Here is my own transcription from a part of the Crackers & Grape Juice podcast by Jason Micheli “Episode 147 – David Bentley Hart: The Gloves Come Off” posted on April 13, 2018.
Hart: [N.T. Wright is] so hostile to the fact of the first century being Jewish and Greek at once (and Persian). I think, for me, the real proof of this is everywhere where he tries to deal with the issues of spirit and soul. And I think this is sad because that is actually a part of the New Testament that is too often obscured, and it really does grant us access to the way people thought at the time.
Micheli: Say more about that.
Hart: …In the first century, for a Hellenistic Jew, it would be normal to think that every kind of being, every kind of creature, has a body of some kind. All right, angels and demons. But what they possess is not what we have. What we have is a compound of flesh and blood which is animated by a life principle called psyche (soul). Therefore we have what Paul, in 1 Corinthians 15, calls the “sōma psychikon.” The angels, however, spirits, have a different kind of body, one that does not consist in flesh and blood, and that is not animated. I mean, one way that you can translate psychikon (because psyche is the same as the Greek anima, it’s a substitute) is to say animated or animal body. Well, what it means is a perishable body because it’s flesh and blood which has to be animated by a life principle, spirit. So it’s necessarily a composite. Whereas a spiritual body, according to Paul, is one that is not flesh and blood (he’s quite clear about this, people don’t like to hear it: “flesh and blood cannot inherit the kingdom of God”), and it is spiritual rather than psychical.

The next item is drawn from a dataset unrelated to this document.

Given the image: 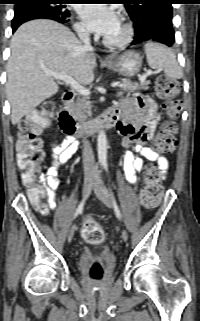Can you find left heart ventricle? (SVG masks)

Now, most translations hide the whole psyche / pneuma distinction, not only there but throughout the New Testament. It’s an absolutely crucial distinction for most of the New Testament writers. So Paul probably believed that in resurrection, the body of death to which we’re bond is a psychical body of flesh and blood, in the transformation of the cosmos will become like an angelic body, a spiritual body. Flesh and blood will pass away. Soul will pass away. But we’ll become all spirit, like the angels. And I think that, you know, certain church fathers, that’s how they would have read Jesus saying in the world to come we will become as the angels. And you find this in Acts as well. In Acts 23:8 it says that the Sadducees didn’t believe in resurrection: “mēte angelos mēte pneuma.” That probably means “neither as angel nor as spirit.” Spirit was often used of those creatures, spirit in the language of the time (Hellenistic usage) often just meant beings that don’t have animal bodies. So angels are pneumata [πνεύματα]; we are psychés [ψυχές].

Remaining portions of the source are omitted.